__WHAT YOU ARE ASKED TO DO__
Below this line are records; write out exactly the lines from the one containing "ortopedický krční polštář z" through the one containing "site met on", with the pictures left out.
Start of RECORDS PROVIDED
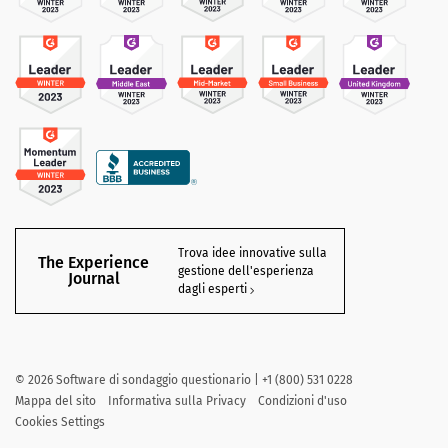
Trova idee innovative sulla
The Experience
gestione dell'esperienza
Journal
dagli esperti
©
2026
Software di sondaggio questionario | +1 (800) 531 0228
Mappa del sito
Informativa sulla Privacy
Condizioni d'uso
Cookies Settings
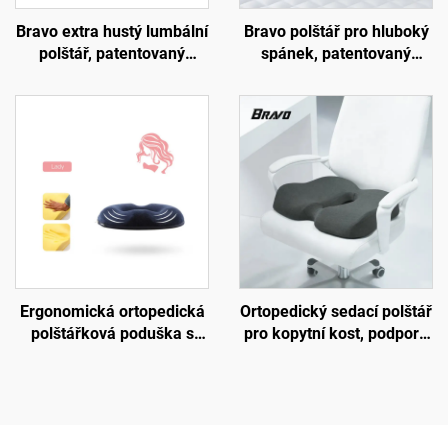
Bravo extra hustý lumbální
Bravo polštář pro hluboký
polštář, patentovaný
spánek, patentovaný
ergonomický pevný
ergonomický tvarovaný
polštář pro podporu
design pro spáče na boku,
bederní oblasti, podložka
ortopedický krční polštář z
B11
paměťové pěny, polštář H8
Ergonomická ortopedická
Ortopedický sedací polštář
polštářková poduška s
pro kopytní kost, podpora
úlevou od tlaku pro
oběhu krve, sedací polštář
kancelářskou židli S4
do kanceláře nebo auta,
polštář z paměťové pěny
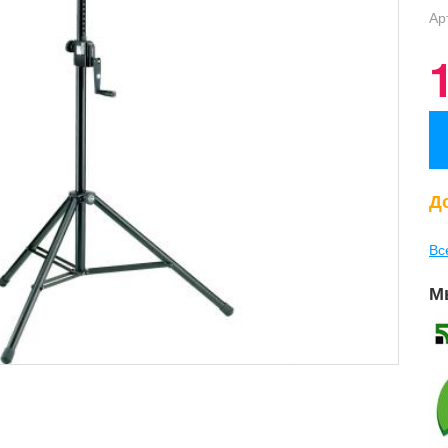
Ар
До
Вс
М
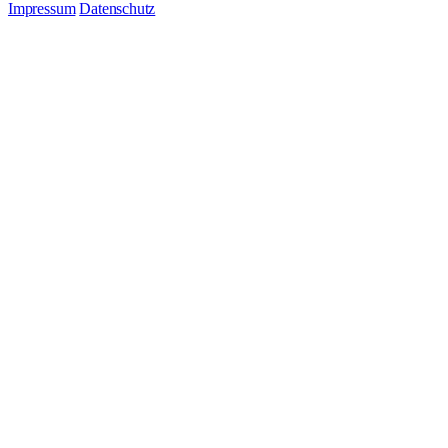
Impressum
Datenschutz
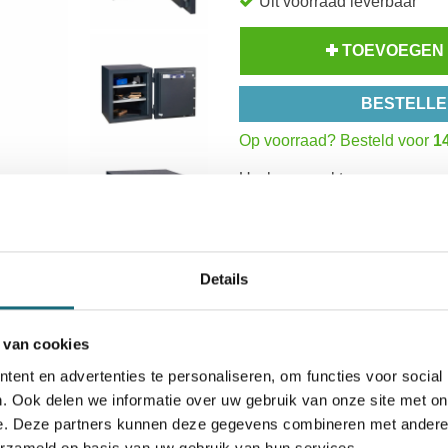
Uit voorraad leverbaar
TOEVOEGEN
BESTELLE
Op voorraad? Besteld voor
14
Uw keuze zal
toevoegen aan 
Inzoomen
Details
 van cookies
ent en advertenties te personaliseren, om functies voor social
icaten
Alternatieven
Levering Opties
. Ook delen we informatie over uw gebruik van onze site met on
e. Deze partners kunnen deze gegevens combineren met andere i
erzameld op basis van uw gebruik van hun services.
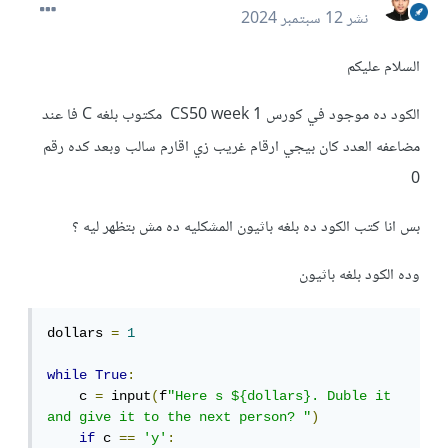
نشر
12 سبتمبر 2024
السلام عليكم
الكود ده موجود في كورس CS50 week 1 مكتوب بلغه C فا عند
مضاعفه العدد كان بيجي ارقام غريب زي اقارم سالب وبعد كده رقم
0
بس انا كتب الكود ده بلغه باثيون المشكليه ده مش بتظهر ليه ؟
وده الكود بلغه باثيون
dollars 
=
1
while
True
:
    c 
=
 input
(
f
"Here s ${dollars}. Duble it 
and give it to the next person? "
)
if
 c 
==
'y'
:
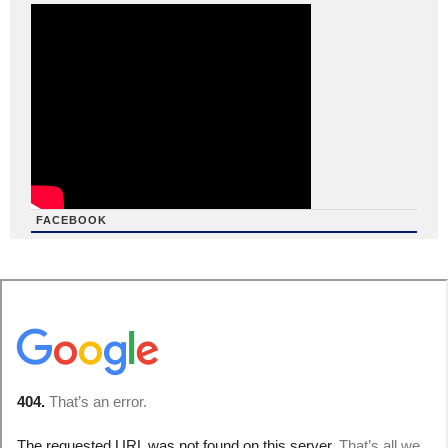
FACEBOOK
friv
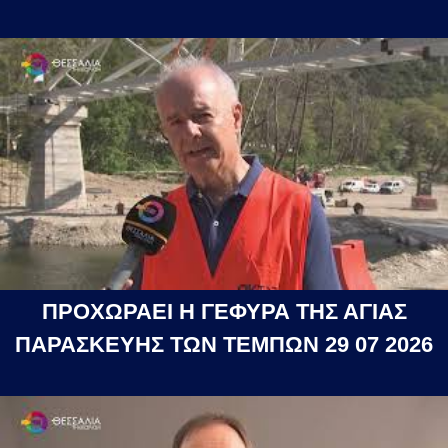
ΠΡΟΧΩΡΑΕΙ Η ΓΕΦΥΡΑ ΤΗΣ ΑΓΙΑΣ
ΠΑΡΑΣΚΕΥΗΣ ΤΩΝ ΤΕΜΠΩΝ 29 07 2026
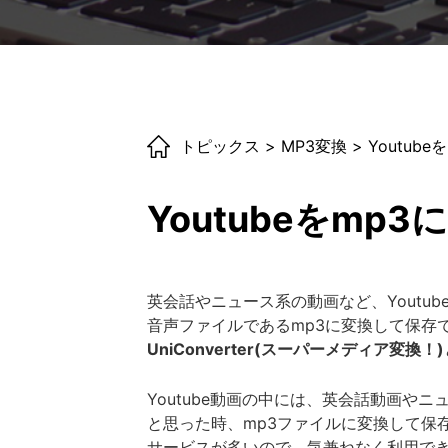
トピックス
>
MP3変換
> Youtub
Youtubeをmp
英会話やニュース系の動画など、Youtu
音声ファイルであるmp3に変換して保存
UniConverter(スーパーメディア変換！)
Youtube動画の中には、英会話動画
と思った時、mp3ファイルに変換して保
サービスが多いので、気兼ねなく利用で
End of RECORDS PROVIDED
__YOUR SOLUTION__
ortopedický krční polštář z
B11
paměťové pěny, polštář H8
Ergonomická ortopedická
Ortopedický sedací polštář
polštářková poduška s
pro kopytní kost, podpora
úlevou od tlaku pro
oběhu krve, sedací polštář
kancelářskou židli S4
do kanceláře nebo auta,
polštář z paměťové pěny
Ар
До
Вс
М
Impressum
Datenschutz
Uit voorraad leverbaar
TOEVOEGEN
BESTELLE
Op voorraad? Besteld voor
14
Uw keuze zal
toevoegen aan 
Inzoomen
Details
 van cookies
ent en advertenties te personaliseren, om functies voor social
icaten
Alternatieven
Levering Opties
. Ook delen we informatie over uw gebruik van onze site met on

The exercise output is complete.